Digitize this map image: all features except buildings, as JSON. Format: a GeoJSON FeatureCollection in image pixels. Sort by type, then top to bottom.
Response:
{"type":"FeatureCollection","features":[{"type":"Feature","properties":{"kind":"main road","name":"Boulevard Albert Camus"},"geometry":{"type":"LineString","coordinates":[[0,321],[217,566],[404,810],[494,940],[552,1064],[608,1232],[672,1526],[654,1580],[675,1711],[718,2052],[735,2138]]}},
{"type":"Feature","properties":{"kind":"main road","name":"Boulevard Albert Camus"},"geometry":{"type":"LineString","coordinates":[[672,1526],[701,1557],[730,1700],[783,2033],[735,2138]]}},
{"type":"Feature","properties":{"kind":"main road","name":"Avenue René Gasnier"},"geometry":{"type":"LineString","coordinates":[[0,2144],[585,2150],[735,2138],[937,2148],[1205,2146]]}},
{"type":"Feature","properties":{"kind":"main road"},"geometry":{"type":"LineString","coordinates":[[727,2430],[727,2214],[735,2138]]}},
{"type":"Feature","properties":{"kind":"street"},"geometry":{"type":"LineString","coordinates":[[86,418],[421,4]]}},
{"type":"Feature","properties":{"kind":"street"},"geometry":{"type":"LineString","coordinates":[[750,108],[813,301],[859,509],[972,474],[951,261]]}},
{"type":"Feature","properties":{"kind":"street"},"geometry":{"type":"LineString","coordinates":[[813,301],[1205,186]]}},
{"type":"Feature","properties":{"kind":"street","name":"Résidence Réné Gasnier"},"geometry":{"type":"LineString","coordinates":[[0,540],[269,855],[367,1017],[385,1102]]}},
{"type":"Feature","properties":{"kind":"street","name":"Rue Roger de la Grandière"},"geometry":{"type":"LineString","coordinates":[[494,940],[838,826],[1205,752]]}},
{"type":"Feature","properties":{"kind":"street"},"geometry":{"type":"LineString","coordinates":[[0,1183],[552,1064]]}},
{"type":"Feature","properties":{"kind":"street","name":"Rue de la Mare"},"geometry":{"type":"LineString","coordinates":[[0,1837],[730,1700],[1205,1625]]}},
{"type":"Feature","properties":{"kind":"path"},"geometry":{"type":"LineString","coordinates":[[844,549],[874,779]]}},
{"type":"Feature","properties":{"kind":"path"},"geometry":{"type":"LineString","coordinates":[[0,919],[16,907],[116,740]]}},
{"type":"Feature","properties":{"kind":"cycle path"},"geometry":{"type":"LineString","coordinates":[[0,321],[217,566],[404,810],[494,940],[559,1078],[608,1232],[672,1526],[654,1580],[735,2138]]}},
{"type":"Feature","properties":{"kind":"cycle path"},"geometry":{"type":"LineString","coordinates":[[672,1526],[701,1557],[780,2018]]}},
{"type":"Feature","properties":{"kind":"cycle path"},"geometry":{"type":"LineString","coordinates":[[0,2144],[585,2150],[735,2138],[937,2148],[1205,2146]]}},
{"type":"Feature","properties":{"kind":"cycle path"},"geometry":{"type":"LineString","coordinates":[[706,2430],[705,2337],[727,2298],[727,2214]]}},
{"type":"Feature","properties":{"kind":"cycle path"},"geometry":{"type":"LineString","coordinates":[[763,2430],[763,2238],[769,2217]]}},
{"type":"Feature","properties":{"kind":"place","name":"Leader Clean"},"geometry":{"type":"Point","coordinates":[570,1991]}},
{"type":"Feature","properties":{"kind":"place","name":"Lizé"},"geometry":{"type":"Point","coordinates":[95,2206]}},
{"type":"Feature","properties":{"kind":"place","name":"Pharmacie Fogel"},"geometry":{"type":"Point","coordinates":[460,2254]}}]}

**Prompt**.
Filter the entries down to the lines that hold "Boulevard". Copy those lines.

**Exercise result**.
{"type":"FeatureCollection","features":[{"type":"Feature","properties":{"kind":"main road","name":"Boulevard Albert Camus"},"geometry":{"type":"LineString","coordinates":[[0,321],[217,566],[404,810],[494,940],[552,1064],[608,1232],[672,1526],[654,1580],[675,1711],[718,2052],[735,2138]]}},
{"type":"Feature","properties":{"kind":"main road","name":"Boulevard Albert Camus"},"geometry":{"type":"LineString","coordinates":[[672,1526],[701,1557],[730,1700],[783,2033],[735,2138]]}},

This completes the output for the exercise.